NIH-R21 “Improving the Efficiency and Control of CRSIPR/Cas9 Gene Drive Systems,” an exploratory project with Drs. Jackson Champer and Philipp Messer of the Department of Computational Biology at Cornell
This project will develop new CRISPR gene drive strategies with reduced resistance potential and test them by s1tudying the spread of driver constructs over several generations in large cage populations of Drosophila melanogaster as a promising new way for reducing the number of people infected with malaria, dengue, Zika, and other mosquito-borne diseases.
NIH- R01 “Ethnic Differences in Iron Absorption,” joint with Drs. Kimberly O’Brien and Zhenglong Gu of the Department of Nutritional Sciences at Cornell.
Genetic variation in human populations is increasingly recognized to contribute to individual phenotypic differences, variable metobolic traits and differential susceptibility to common chronic and metabolic diseases. Understanding genetic variations underlying metabolic traits is particularly important for iron (Fe), given that Fe deficiency remains the most widespread micronutrient deficiency worldwide, while Fe overload is thought to contribute to a number of common chronic diseases including type II diabetes, cirrhosis, cardiomyopathy and cancer. This project takes a multidisciplinary approach to study genetic variations in genes that control Fe metabolism and utilization in order to shed light on the genetic basis of population differences in Fe metabolism and disease susceptibility and to inform population-specific dietary Fe intake recommendations with the long-term goal of minimizing risk of chronic diseases.

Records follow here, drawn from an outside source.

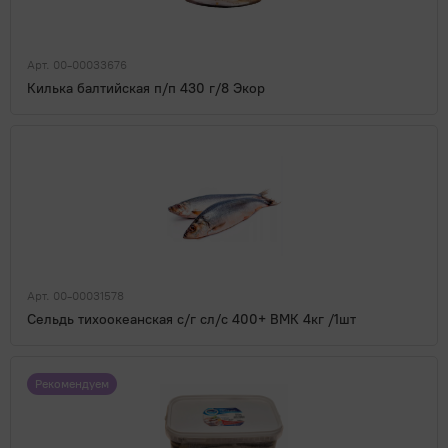
Арт. 00-00033676
Килька балтийская п/п 430 г/8 Экор
Арт. 00-00031578
Сельдь тихоокеанская с/г сл/с 400+ ВМК 4кг /1шт
Рекомендуем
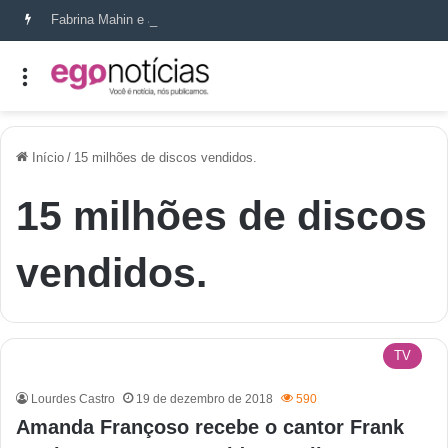
Fabrina Mahin e a arte de reconstruir confiança
Início
/
15 milhões de discos vendidos.
15 milhões de discos
vendidos.
TV
Lourdes Castro
19 de dezembro de 2018
590
Amanda Françoso recebe o cantor Frank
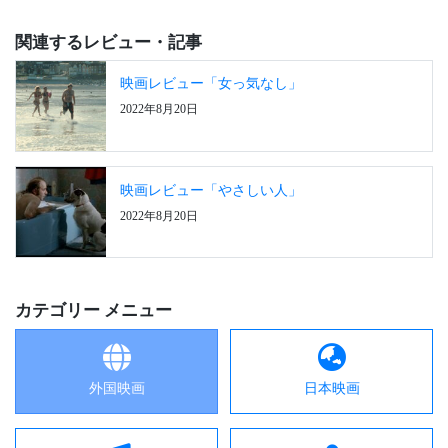
関連するレビュー・記事
映画レビュー「女っ気なし」
2022年8月20日
映画レビュー「やさしい人」
2022年8月20日
カテゴリー メニュー
外国映画
日本映画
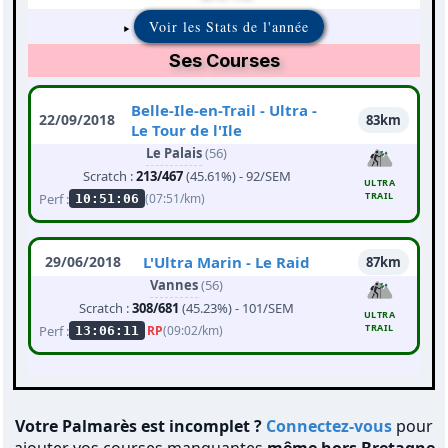
Voir les Stats de l'année
Ses Courses
Belle-Ile-en-Trail - Ultra -
22/09/2018
83km
Le Tour de l'Ile
Le Palais
(56)
Scratch :
213/467
(45.61%) - 92/SEM
ULTRA
TRAIL
Perf :
(07:51/km)
10:51:06
29/06/2018
L'Ultra Marin - Le Raid
87km
Vannes
(56)
Scratch :
308/681
(45.23%) - 101/SEM
ULTRA
TRAIL
Perf :
RP
(09:02/km)
13:06:11
Votre Palmarès est incomplet ?
Connectez-vous
pour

NIH-R01 “Improved Methods for Inference of Genotype-Specific Response to Environmental Toxins,” joint with Drs. Julien Ayroles of Princeton University and Noah Zaitlen of the University of California, San Francisco.
This collaborative project will quantify non-additive impacts of hexavalent chromium exposure on neurological phenotypes of Drosophila, using a novel single-fly genotype-phenotype mapping strategy that employs a genetically controlled outbred population. The Clark lab is primarily responsible for RNAi and CRISPR validation of specific targeted genes discovered in the initial screen.
NIH-R01 “Learning Dynamics of Biological Processes from Time Course Omics Datasets,” joint with Drs. Sumanta Basu of Department of Biological Statistics & Computational Biology at Cornell, Martin Wells and Myung Hee Lee both of Weill Cornell Medical College.
Complex biological processes, including organ development, immune response and disease progression, are inherently dynamic. Learning their regulatory architecture requires understanding how components of a large system dynamically interact with each other and give rise to emergent behavior. Recent experimental advances have made it possible to investigate these biological systems in a data-driven fashion at high temporal resolution, allowing identification of new genes and their regulatory interactions. Longitudinal omics data sets are becoming increasingly common in clinical practice as well. Information on these collections of interacting genes can be integrated to gain systems-level insights into the roles of biological pathways and processes, including progression of diseases. Consequently, developing interpretable methods for learning functional relationships among genes, proteins or metabolites from high-dimensional time series data has become a timely research problem.